Why the term “prop master”?

Why do we use the term “property master”? In our modern world of “directors”, “managers”, and “heads”, why use the word “master”? Where does it come from?

The term “property master” is in reference to the old European guild systems. In a guild, a person would apprentice to a master for several years, learning the trade. He (or she) would then become a journeyman, traveling from one master to the next, practicing their craft in exchange for housing and a daily wage. Finally, one would apply to the guild for membership, often having to complete a masterpiece showing competence in your given trade. Only a master could run their own shop. Thus, a props master denotes one who is proficient in the craft of props, and is qualified to run a props shop.

Did props people actually belong to a guild in the Middle Ages? Probably not; as seen in my previous post, guilds supplied the props for Medieval pageants. Thus, the bread was supplied by the master bakers, and the ships provided by master shipwrights. A “property-master” would be redundant. It would appear that the term did not exist while guilds were predominant in Europe.

The term “property” was used in a theatrical sense since at least 1425 A.D. We have evidence of what these properties are from the late Middle Ages on through the Elizabethan Period. We know that the companies accumulated and stored props, that they commissioned special props from the guilds, and that the actors themselves would supply a lot of the more personal props. However, we don’t know the term for the person who would head the organization of all these props. Perhaps there was none, and the duties were split between the owners, managers, and artists of the company.

We first hear about a general “property-man” in 1749. W.R. Chetwood’s A General History of the Stage describes a property-man as “the person that receives a bill from the prompter for what is necessary in every play; as purses, wine, suppers, poison [etc.]”. The earliest occurrence of the term “property-master” I could dig up is in England in 1831. This sentence appears in “The Royal Lady’s Magazine”:

The other parts were filled as usual, Curioni being the Idreno, and Lablache the Assur. Curioni makes a woful [sic] mistake in dressing himself like a Cherokee Indian: somebody should instruct him, that there is more than one India, and that he errs in thinking he is king of that which is in the west. Talking of costume, cannot the property-master find something more resembling a crown than the bottomless tin-pot which is at present stuck on Arsace’s head.

The Royal Lady’s Magazine. July, 1831 (pg. 56)

It would appear than that the head property-man began to be called a property master well after the guilds had begun their decline. This terminology is also confusing because a props shop does not operate as a guild in the legal sense. Some occupations, such as electricians or contractors, are required to be licensed, which is similar to the requirement that a crafts-person belong to a guild in order to participate or run a shop. A property master does not need a license nor any specific schooling or degrees to operate.

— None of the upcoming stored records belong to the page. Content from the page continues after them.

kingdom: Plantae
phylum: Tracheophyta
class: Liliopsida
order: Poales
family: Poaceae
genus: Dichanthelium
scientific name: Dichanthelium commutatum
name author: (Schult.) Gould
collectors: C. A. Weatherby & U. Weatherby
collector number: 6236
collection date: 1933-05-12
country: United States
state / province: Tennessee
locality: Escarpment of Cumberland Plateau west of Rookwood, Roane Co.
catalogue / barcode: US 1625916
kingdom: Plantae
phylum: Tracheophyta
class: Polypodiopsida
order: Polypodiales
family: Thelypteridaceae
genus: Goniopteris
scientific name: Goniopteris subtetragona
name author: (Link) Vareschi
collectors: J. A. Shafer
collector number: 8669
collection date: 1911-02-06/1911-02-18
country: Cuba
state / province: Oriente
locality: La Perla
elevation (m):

Unofficially of course, a props career still operates like a guild in many ways. I began as an “apprentice in props”, followed by a property carpenter journeyman position at the Santa Fe Opera. The Actors Theatre of Louisville where I once worked also hires journeyman. (Check out “The Wanderers“, an interesting look at the modern revival of journeymen artisans in Europe.) The idea, if not the name, of journeyman can be seen in the career paths of many theatre artisans as they travel from theater to theater taking a variety of seasonal and over-hire positions to build their resumes and portfolios.

You don’t hear a lot about formal apprenticeships anymore, where a beginner spends five to seven years cleaning the shop of a master in exchange for knowledge and housing. Many theaters have apprentice programs (sometimes called “internships”) which last for a season or a year, some of which are quite good. There are of course, many other theaters which hire apprentices and interns and use them merely as cheap labor, imparting no guidance or knowledge whatsoever. We all like the satisfaction of solving a problem on our own, but the value of being taught the basics in the beginning cannot be underestimated. It is highly inefficient for so many people to be reinventing the wheel every year in theatre, especially when there so many more worthy prop challenges.

But I digress. What I’ve described here is the most reasonable sounding theory I’ve heard on why the head of a props department is called a “property-master”. If you’ve ever heard your own theories, or heard additional evidence either for or against this one, let me know!